_Alıntı Metin_:
____________

Ameliyat ekibinde bir doktor olsanız, hastaya yapılan operasyon sırasında nasıl davranırsınız?
1-Hastanın sağlığına kavuşması için elinizden ne geliyorsa esirgemeyip ameliyat ekibinin başkanına yardımcı olursunuz.
2- “Hastayı bu hale sen düşürdün, yanlış ilaç verdin, önlem almadın, ameliyat masası iyi değil, masken kalitesiz, malzeme yetersiz” gibi gereksiz, zamansız, saçma sapan sorularla ameliyatı gerçekleştiren doktorun motivasyonunu bozarsınız. Tabii ki hastanın yaşamını da tehlikeye atarsınız.
CHP, Türkiye’nin ciğerlerinin yandığı bir zamanda aynen ikinci şıktaki gibi davranmış ve buradan siyasi bir rant elde etmeye çalışmıştır.
CHP’den koro halinde günlerce şu iddialar ortaya atılmıştır:
-THK’daki uçaklar niye kullanılmıyor?
-Yanan ormanlar imara açılacak.
-Bizi yangınla ilgili koordinasyon toplantılarına almıyorlar.
-TOMA’lar yangın söndürme çalışmalarında niye yok?
-Kızılay nerede, TSK neden devrede değil?
Vs. vs.
Utanmasalar, “Devlet nerede” diyecekler…
GÖREVLERİNİ YAPAN GAZETECİLERE MÜDAHALE
THK meselesi uzun bir konu ama şunu belirtmeden geçmeyelim: İflas eden ve artık yerinden kımıldayacak hali kalmadığı için kayyum talebinde bulunan THK himmete muhtaç durumdayken devasa yangına nasıl müdahale edecek?
Zaten CHP Genel Başkanı Kemal Kılıçdaroğlu da, sonunda THK uçaklarıyla ilgili iddiaların gerçek olmadığını ve THK’nın uçacak uçağının bulunmadığını itiraf etmedi mi?
Ama bunlar illa bardağın boş tarafını gösterecekler ya, başladılar bahaneler uydurmaya…
Kimisi, vızır vızır havada uçan uçakları görmedi, kimisi markasını, kimisi rengini, kimisi modelini beğenmedi!
Kimisi “taşıdığı su az” dedi, kimisi uçakların milli olmamasından şikâyet edip “bizim niye yok” dedi…
Bahane bulamayan kimileri de, yangınlara müdahale eden uçaklarla ilgili haberleri yapan gazetecilere saldırdı.
CHP Antalya Milletvekili Rafet Zeybek, Ülke TV ekibiyle tartıştı, gerçekleri kamuoyuna aktaran muhabirin kadın olmasını bile umursamadı.

____________

Orman yangınlarıyla ilgili yazıda "-TOMA’lar yangın söndürme" ifadesinden "nasıl müdahale edecek?" ifadesine kadar olan bölümü hiç değiştirmeden kopyalar mısın?

_Çalışma Malzemesi_:
____________

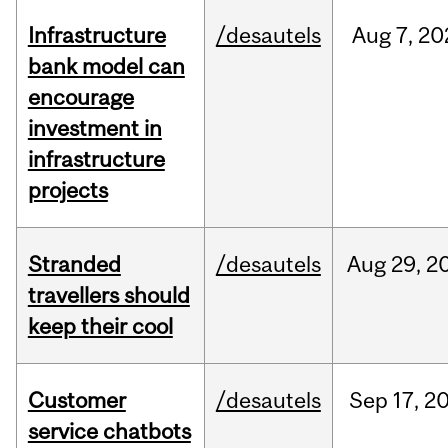
Infrastructure
/desautels
Aug
7,
20
bank model can
encourage
investment in
infrastructure
projects
Stranded
/desautels
Aug
29,
2
travellers should
keep their cool
Customer
/desautels
Sep
17,
2
service chatbots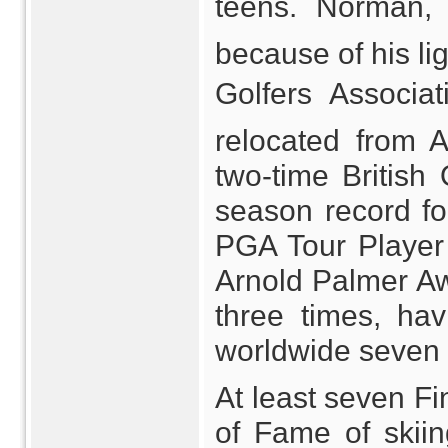
teens. Norman, 
because of his lig
Golfers Associ
relocated from A
two-time British
season record fo
PGA Tour Player
Arnold Palmer Aw
three times, ha
worldwide seven 
At least seven Fi
of Fame of skii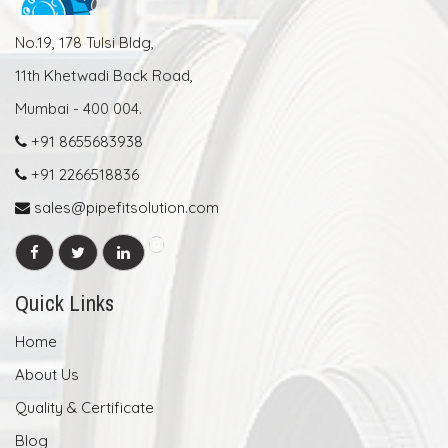
No.19, 178 Tulsi Bldg,
11th Khetwadi Back Road,
Mumbai - 400 004.
+91 8655683938
+91 2266518836
sales@pipefitsolution.com
Quick Links
Home
About Us
Quality & Certificate
Blog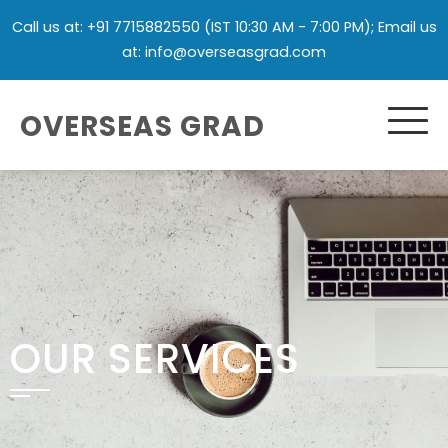
Call us at: +91 7715882550 (IST 10:30 AM - 7:00 PM); Email us
at: info@overseasgrad.com
OVERSEAS GRAD
OUR SERVICES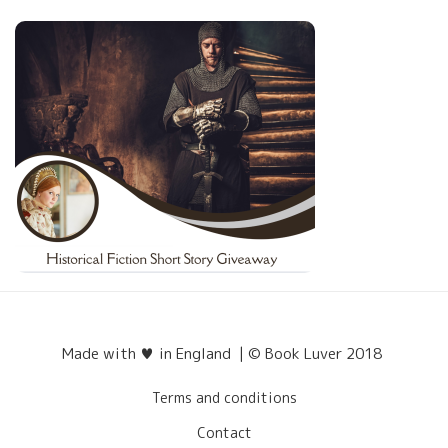
Made with ♥ in England | © Book Luver 2018
Terms and conditions
Contact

____________

_Görevin Sonucu_:
-TOMA’lar yangın söndürme çalışmalarında niye yok?
-Kızılay nerede, TSK neden devrede değil?
Vs. vs.
Utanmasalar, “Devlet nerede” diyecekler…
GÖREVLERİNİ YAPAN GAZETECİLERE MÜDAHALE
THK meselesi uzun bir konu ama şunu belirtmeden geçmeyelim: İflas eden ve artık yerinden kımıldayacak hali kalmadığı için kayyum talebinde bulunan THK himmete muhtaç durumdayken devasa yangına nasıl müdahale edecek?